=== Begin Enclosure ===

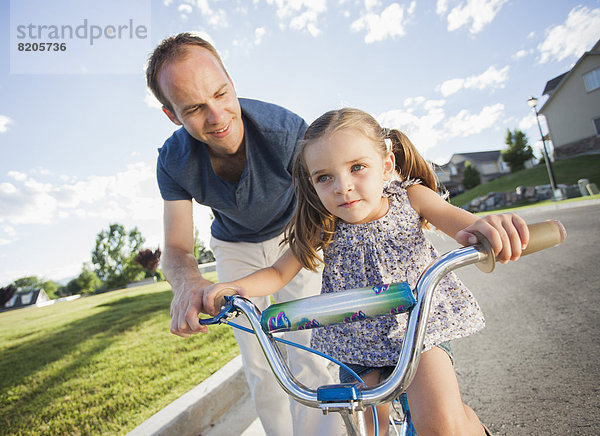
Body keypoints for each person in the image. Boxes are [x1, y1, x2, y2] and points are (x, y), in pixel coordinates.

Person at [204, 108, 530, 436]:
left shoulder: (411, 198)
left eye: (357, 167)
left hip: (418, 331)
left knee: (441, 424)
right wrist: (231, 288)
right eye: (324, 177)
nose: (343, 187)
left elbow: (466, 226)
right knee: (370, 429)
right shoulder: (323, 225)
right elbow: (277, 273)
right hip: (356, 343)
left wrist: (489, 230)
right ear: (312, 183)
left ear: (386, 166)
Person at [146, 33, 343, 436]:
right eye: (195, 108)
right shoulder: (172, 161)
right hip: (234, 244)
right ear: (172, 115)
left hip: (296, 231)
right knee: (259, 362)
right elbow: (178, 248)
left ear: (232, 82)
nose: (217, 116)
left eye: (221, 94)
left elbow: (325, 208)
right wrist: (188, 283)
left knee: (307, 350)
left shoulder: (287, 132)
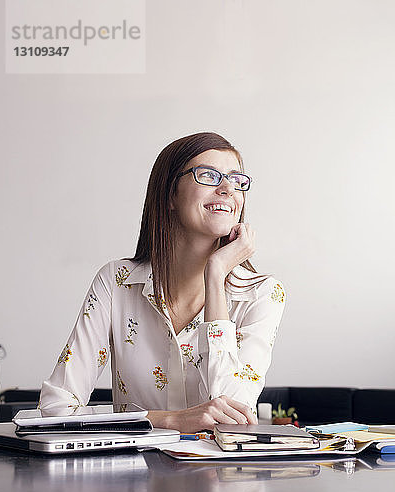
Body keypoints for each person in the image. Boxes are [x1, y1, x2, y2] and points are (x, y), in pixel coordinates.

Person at [39, 132, 286, 433]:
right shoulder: (117, 283)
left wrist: (216, 272)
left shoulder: (262, 294)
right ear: (170, 195)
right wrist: (166, 421)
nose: (227, 189)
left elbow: (231, 414)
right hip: (132, 476)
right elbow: (56, 409)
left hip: (220, 479)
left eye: (236, 180)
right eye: (209, 175)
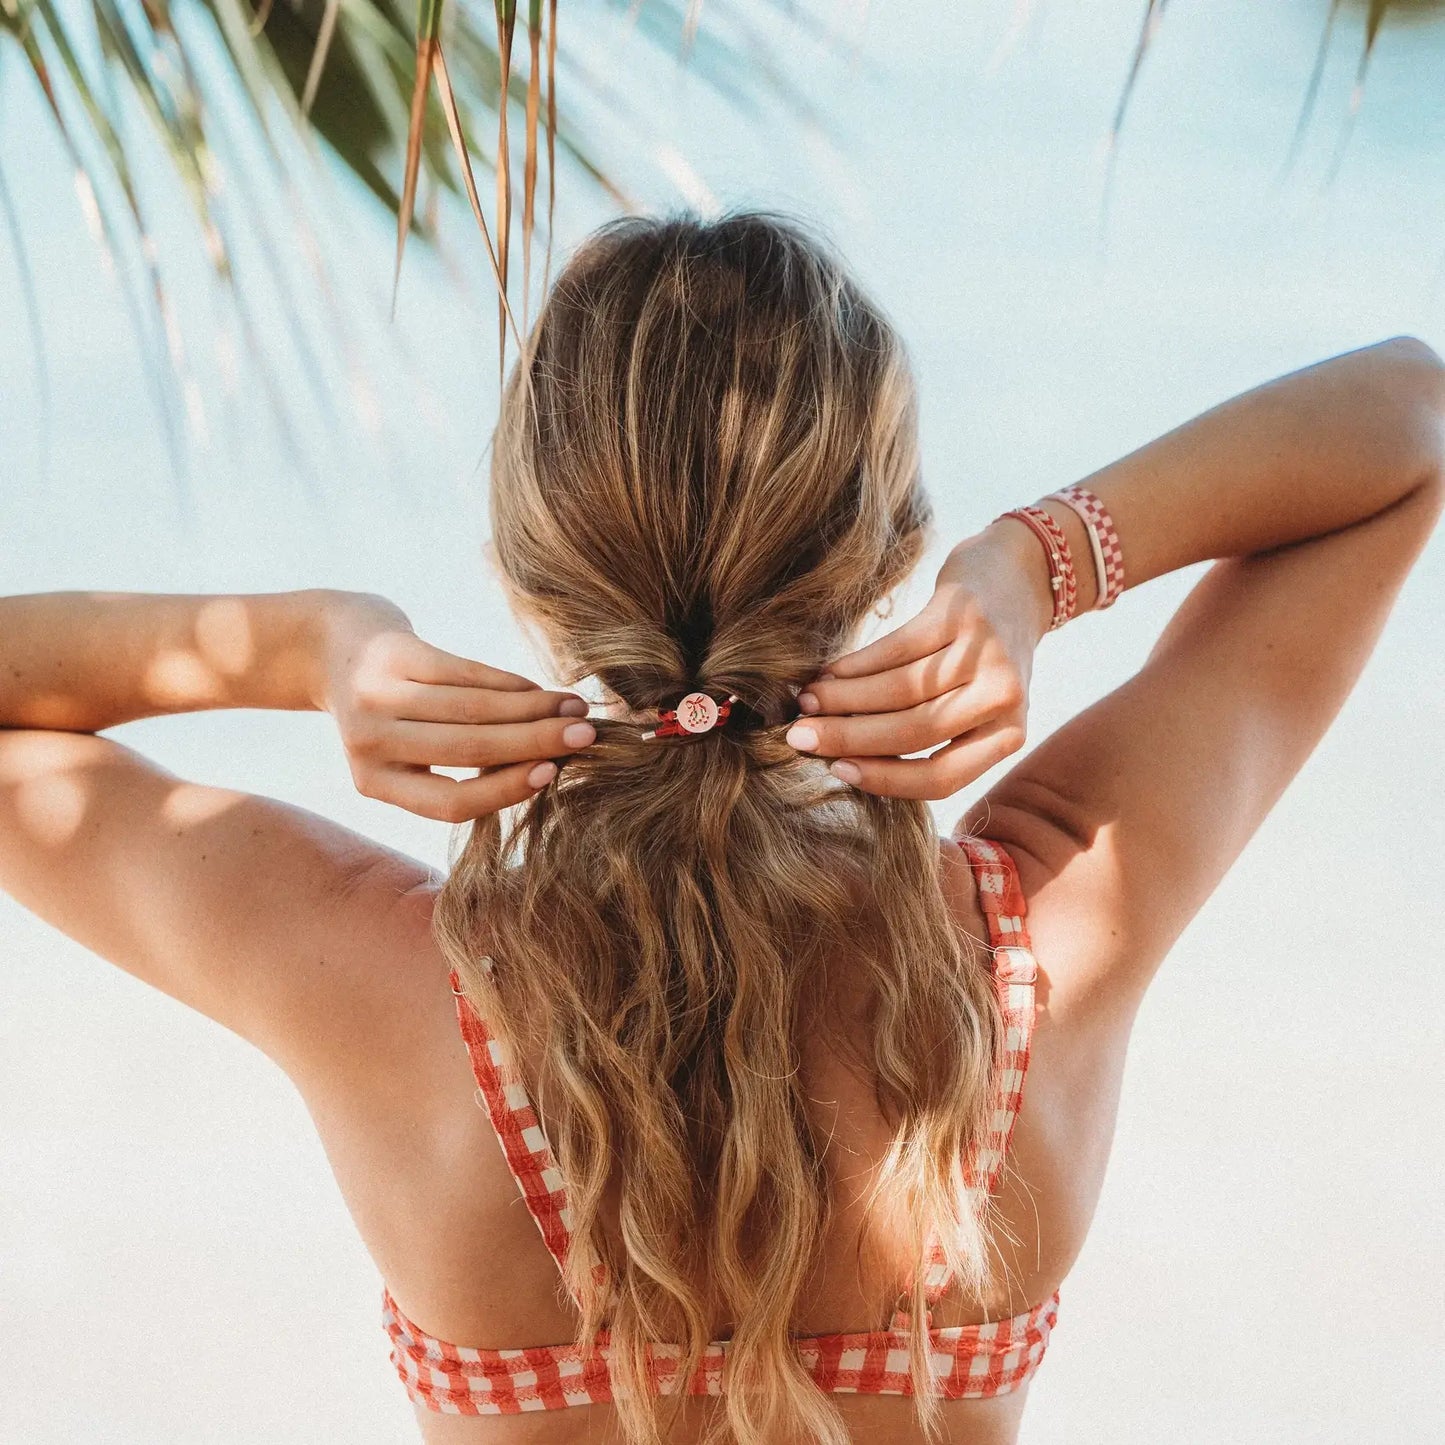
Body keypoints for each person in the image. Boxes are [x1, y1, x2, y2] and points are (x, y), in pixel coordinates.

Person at [0, 211, 1440, 1445]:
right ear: (883, 547)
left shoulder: (381, 978)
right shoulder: (1030, 951)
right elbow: (1407, 418)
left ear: (525, 553)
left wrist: (308, 649)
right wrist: (1036, 566)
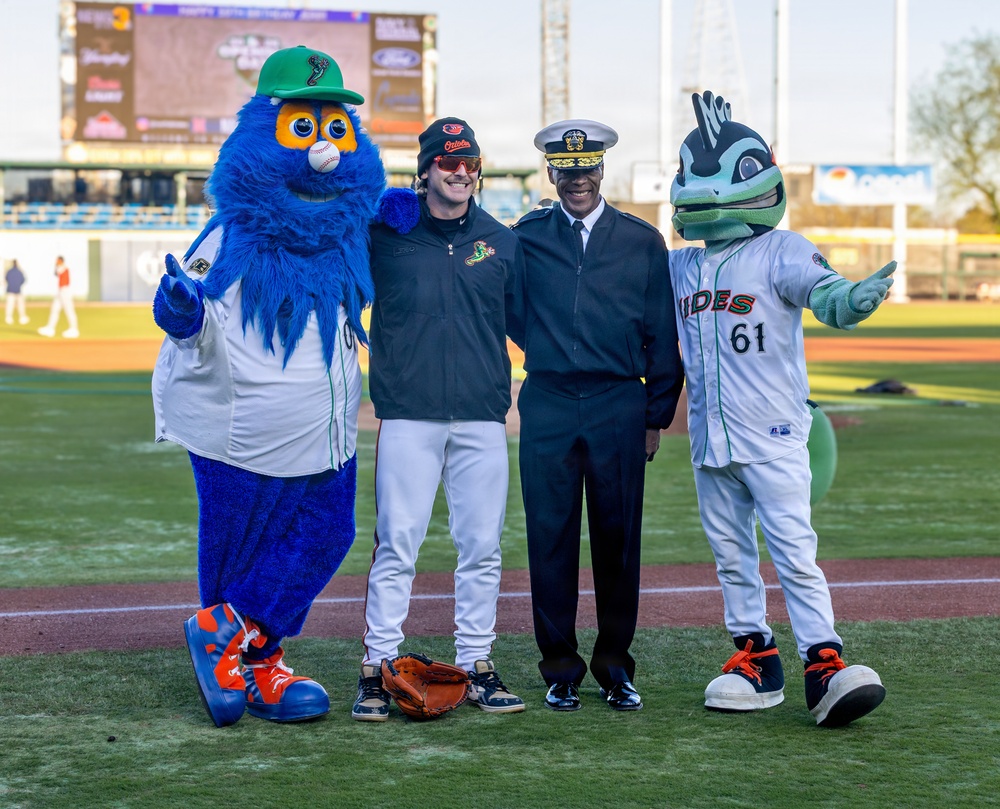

=== End Enclosure ===

WHAT NEEDS TO BE DONE :: Would you restate the listing word for word and leave every picture out?

SOLUTION TO THIS TASK ::
Body keypoints for each person in the image. Boxes are [x1, y1, x2, y2] and points are (x, y), in pixel coordinates.

Person at [204, 108, 530, 436]:
left shoulder: (411, 198)
left eye: (357, 167)
left hip: (418, 331)
left knee: (441, 424)
right wrist: (231, 288)
right eye: (324, 177)
nose: (343, 187)
left elbow: (466, 226)
right knee: (370, 429)
right shoulder: (323, 225)
right elbow: (277, 273)
right hip: (356, 343)
left wrist: (489, 230)
right ear: (312, 183)
left ear: (386, 166)
Person at [146, 33, 343, 436]:
right eye: (195, 108)
right shoulder: (172, 161)
right hip: (234, 244)
right ear: (172, 115)
left hip: (296, 231)
right knee: (259, 362)
right elbow: (178, 248)
left ear: (232, 82)
nose: (217, 116)
left eye: (221, 94)
left elbow: (325, 208)
right wrist: (188, 283)
left knee: (307, 350)
left shoulder: (287, 132)
Body keypoints for each person in the image. Boxes are [x1, y1, x2, y2] and points are (x, y), in pixel coordinates.

Person at [39, 132, 286, 433]:
right shoulder: (117, 283)
left wrist: (216, 272)
left shoulder: (262, 294)
right ear: (170, 195)
right wrist: (166, 421)
nose: (227, 189)
left elbow: (231, 414)
right hip: (132, 476)
right elbow: (56, 409)
left hip: (220, 479)
left eye: (236, 180)
right eye: (209, 175)
Body keypoints for each person in the image. Boxes are [x1, y1, x2, y2] and points are (x, y), in pixel coordinates.

Person at [0, 211, 1440, 1445]:
right ear: (883, 547)
left shoulder: (381, 978)
right shoulder: (1030, 951)
right elbow: (1407, 418)
left ear: (525, 553)
left wrist: (308, 649)
right wrist: (1036, 566)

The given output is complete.